Jones also hopes to instill a sense of repair immediacy with the operators. A daily and disciplined maintenance and checklist routine saves untold time, money and even lives and limbs down the road when that little problem turns into a giant and even injurious one.
Jones recommends asking questions that require more than simple yes and no answers. Ask an operator how low the oil was yesterday, rather than if they checked the oil. Also, make sure to show operators the difference between good and bad practice. The point is to constantly hammer the idea of preventative maintenance.
Basically, from labor to the end-user community, widespread buy-in makes everything easier, more efficient and cost-effective. Community buy-in has been an important cog in the machinery for Portland’s parks and recreation department.
“We have literally hundreds of teams using our sports fields, so we started educating them on the cultural practices of our parks and the need to be involved, not so much from a volunteer standpoint, but educating that if we overuse these fields, we’re abusing them,” says Portland’s Carr.

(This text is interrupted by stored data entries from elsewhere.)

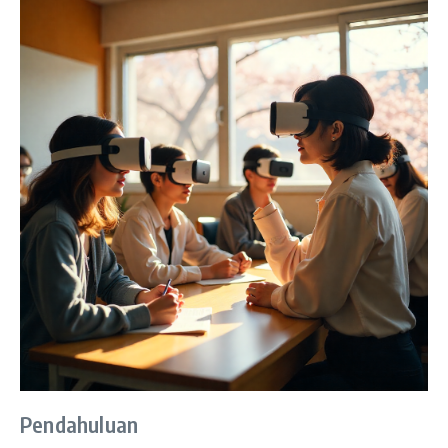
Pendahuluan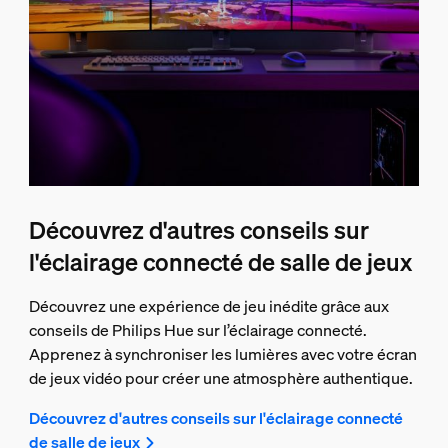
Découvrez d'autres conseils sur
l'éclairage connecté de salle de jeux
Découvrez une expérience de jeu inédite grâce aux
conseils de Philips Hue sur l’éclairage connecté.
Apprenez à synchroniser les lumières avec votre écran
de jeux vidéo pour créer une atmosphère authentique.
Découvrez d'autres conseils sur l'éclairage connecté
de salle de jeux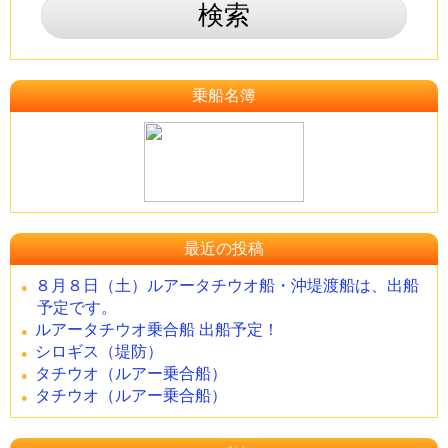
乗船名簿
最近の投稿
８月８日（土）ルアータチウオ船・沖堤渡船は、出船
予定です。
ルアータチウオ乗合船 出船予定！
シロギス（堤防）
タチウオ（ルアー乗合船）
タチウオ（ルアー乗合船）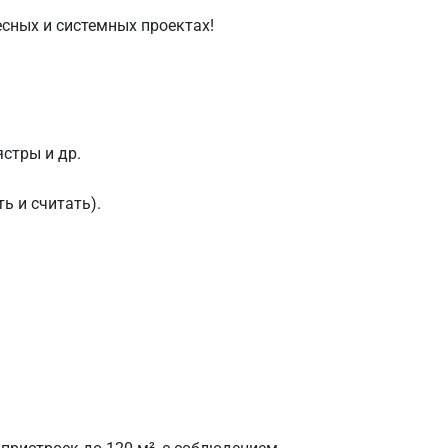
есных и системных проектах!
стры и др.
ь и считать).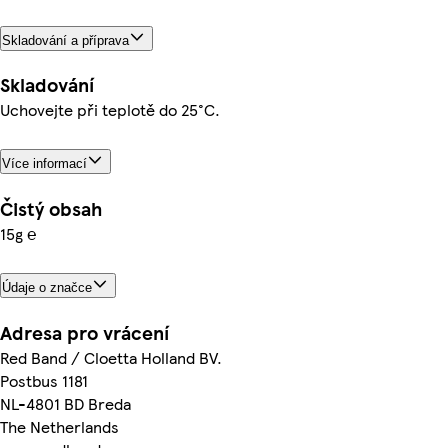
Skladování a příprava
Skladování
Uchovejte při teplotě do 25°C.
Více informací
Čistý obsah
15g ℮
Údaje o značce
Adresa pro vrácení
Red Band / Cloetta Holland BV.
Postbus 1181
NL-4801 BD Breda
The Netherlands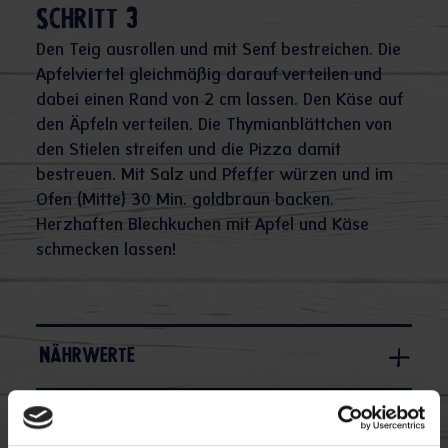
Schritt 3
Den Teig ausrollen und mit Senf bestreichen. Die
Apfelviertel gleichmäßig darauf verteilen und
dabei einen Rand von 2 cm lassen. Den Käse auf
den Äpfeln verteilen. Die Thymianblättchen von
den Stielen streifen und die Pizza damit
bestreuen. Mit Salz und Pfeffer würzen und im
Ofen (Mitte) 30 Min. goldbraun backen.
Herzhaften Blechkuchen mit Apfel und Käse
schmecken lassen!
Nährwerte
Macht's euch einfach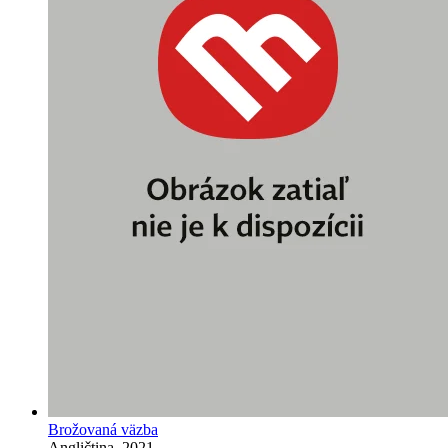
Brožovaná väzba
Angličtina, 2021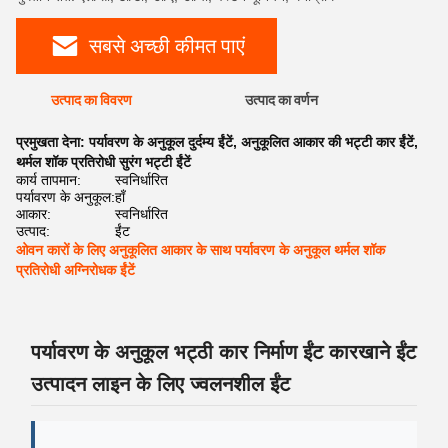
सबसे अच्छी कीमत पाएं
उत्पाद का विवरण
उत्पाद का वर्णन
प्रमुखता देना:
पर्यावरण के अनुकूल दुर्दम्य ईंटें
,
अनुकूलित आकार की भट्टी कार ईंटें
,
थर्मल शॉक प्रतिरोधी सुरंग भट्टी ईंटें
कार्य तापमान:
स्वनिर्धारित
पर्यावरण के अनुकूल:
हाँ
आकार:
स्वनिर्धारित
उत्पाद:
ईंट
ओवन कारों के लिए अनुकूलित आकार के साथ पर्यावरण के अनुकूल थर्मल शॉक
प्रतिरोधी अग्निरोधक ईंटें
पर्यावरण के अनुकूल भट्ठी कार निर्माण ईंट कारखाने ईंट
उत्पादन लाइन के लिए ज्वलनशील ईंट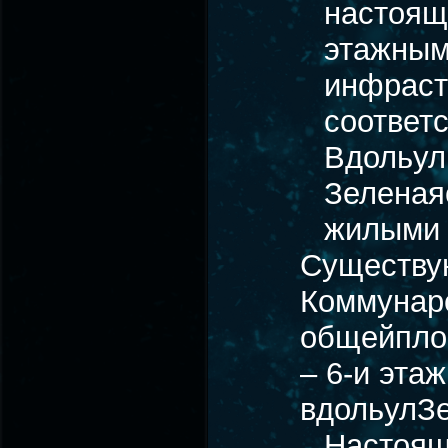
настоящ
этажным
инфраст
соответ
Вдольул
Зеленая
жилыми 
Существу
Коммунарс
общейпло
– 6-и эт
вдольулЗ
Настоящ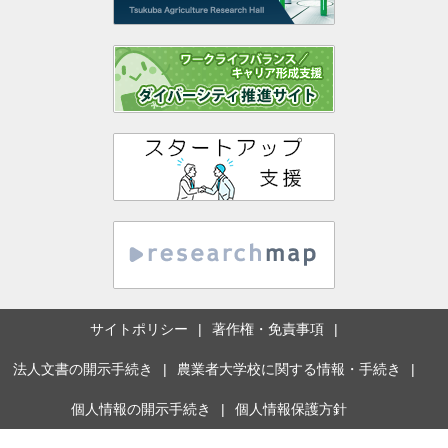
サイトポリシー
著作権・免責事項
法人文書の開示手続き
農業者大学校に関する情報・手続き
個人情報の開示手続き
個人情報保護方針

“So once or twice a month we have evening meetings with a sports workshop group, who represents all the different users of our sports fields.”
Before that group was formed, the city had tried to raise permit fees, a measure that was subsequently shot down. The need for such a group, and community education became apparent.
“We came back with these monthly meetings, and by doing that they agreed to raise their permit fees $5 per child and $10 per adult. It represents about $350,000 annually that’s a boost to our field maintenance budget,” explains Carr.
“It was a matter of educating them about what our costs were. Then I could sit back and let them argue among themselves about whose team is using the fields too much or not rotating them enough. Pretty soon it wasn’t so much that they were fighting against each other, but they would end up telling each other everything I told them six or seven months ago, and now they’re the ones making the decisions. By doing that Portland Parks was successful in passing a parks levy that gave us about $600,000 for sports field enhancement, and it passed overwhelmingly.”
Carr also collaborates closely with educational extension agents, like Oregon State University. Rockville reports similar collaborative success with its local universities, as well as other educational opportunities, such as an annual sports field workshop Camden Yards holds at its stadium.
“OSU is offering independent testing on grass seeds and turf performance. As a municipal agency we are active in getting involved in those trials, and getting the information from their research,” says Carr.
“We also provide similar information, but under real-time circumstances — like a sports field that’s using a particular variety of grass seed, the cultural practices we’re using, tracking our efforts and tracking our data. The extension agent can use that information and bring their students to our location on a field day, talk with me and walk a site. It seems like a natural for us, and means a tremendous amount to me from a management standpoint, but is equally important for apprenticeships and people working for us who want to go further with their education.”